In Table 9, four types of triadic closures are identified with $i\in\{1,2,3,4\}$ based on a binary node attribute that decides the number of nodes attributed with the "Mr Hi" club or the "Officer" club. There are $15$ observations for tragic closure $1$ and $26$ observations for triadic closure $4$ , more than the numbers of the other two triadic closures, which means that nodes within the same club are more likely to be connected and form a triadic closure. The significance profile of triadic closure $1$ and triadic closure $4$ is positive, contrasting with the negative values of triadic closure $2$ and triadic closure $3$ . The triadic closure $1$ and triadic $4$ appear in the target network more often than in a set of random network ensembles.

Fig. 17 shows the number of the four triadic closures in the simulated networks, which increases with addition of edges. There are more observations of triadic closure 2, 3 and 4 than triadic closure 1. The real feature-based SNS tends to have more triadic closure 1 simulated and hits the target number in the second iteration within the shortest time (see Fig. 17(a)). All the SNSs share a similar increasing trend for triadic closure 2 and 3 over iterations, with the target number reached in around the second iteration (see Fig. 17(b) and Fig. 17(c)). The real feature–based and the hybrid feature–based SNSs firstly reach the target occurrences of triadic closure 4 in the second iteration and then simulate more of them, compared with the other SNSs (see Fig. 17(d)). To better understand the significance of these triadic closures, we calculate their Z–scores (see Fig. 18).

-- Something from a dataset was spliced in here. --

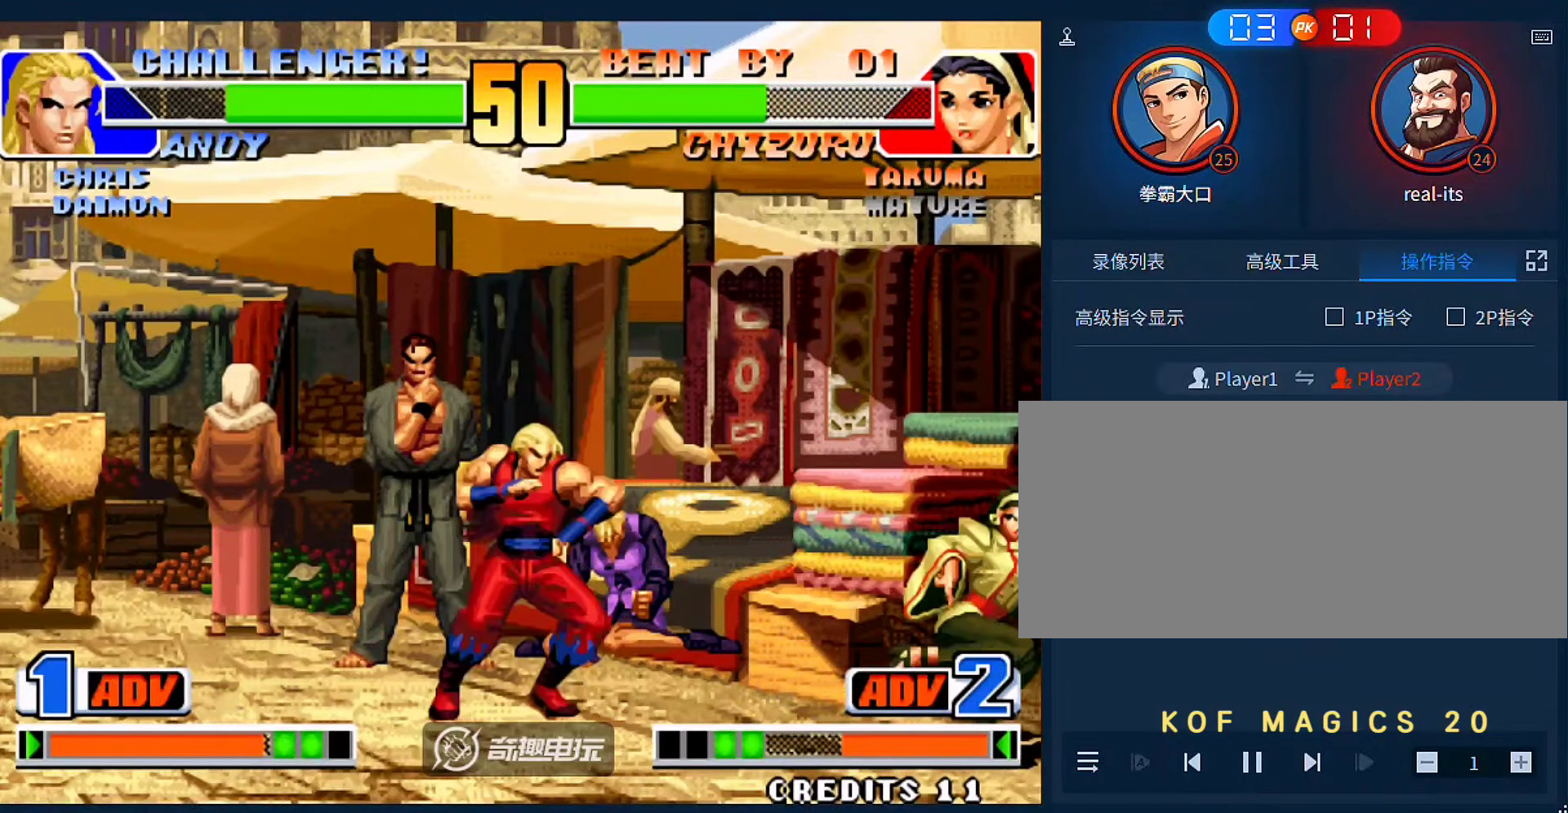
{"dt_ms": 500, "buttons": [], "left_stick": "right", "events": [[317, "left_stick", "center"], [350, "B", "up"], [383, "left_stick", "right"]]}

As shown in Fig. 18, the positive/negative Z–score indicates a more/less frequent occurrence of triadic closures in comparison to random networks. There are missing Z–scores for the networks simulated by the hybrid feature-based SNS in the first two iterations. This is caused by the unavailability of triadic closures when only small number of edges are added.

The zero feature–based, the real feature–based and the simulated feature-based SNSs achieve a generally positive Z–score for triadic closure 1 over the iterations, while the hybrid feature–based SNS produces negative ones (close to zero) (see Fig. 18(a)). The zero feature–based, the simulated feature–based and the hybrid feature–based SNSs achieve a positive Z–score for triadic closure 2, deviating from the negative target, while the real feature–based SNS fluctuates around the target over the first five iterations (see Fig. 18(b)). All the SNSs generally enable a positive Z–score for triadic closure 2 and 4, except for the simulated feature–based SNS, which produces negative values in the first iteration (see Fig. 18(c) and Fig. 18(d)).

The real feature–based SNS, compared with the other SNSs, attains a higher value of Z–score for the triadic closure 1 and the triadic closure 4, and a generally lower Z–score for the triadic closure 2 and the triadic closure 3. The real feature–based SNS gets closest to the target Z–scores, which, for triadic closure 1, 2, 3 and 4, is reached in the seventh, third, first and fifth iteration respectively (See Fig. 18).

4.2.3 A brief summary

To conclude the analysis, from a global perspective, the density, the modularity and the average node degrees increase with more edges added over the iterations for each SNS. This indicates a denser network and a stronger community structure and it is the expected result as the number of nodes remains static and only number of edges increases over the iterations. The average shortest path lengths decrease when more nodes get connected, and stabilise at a value that is smaller than $3$ , showing small-world properties. From a local perspective, the average clustering coefficient and number of triadic closures increase with edge addition over iterations, indicating more interpersonal connections within the subgraphs of the simulated networks.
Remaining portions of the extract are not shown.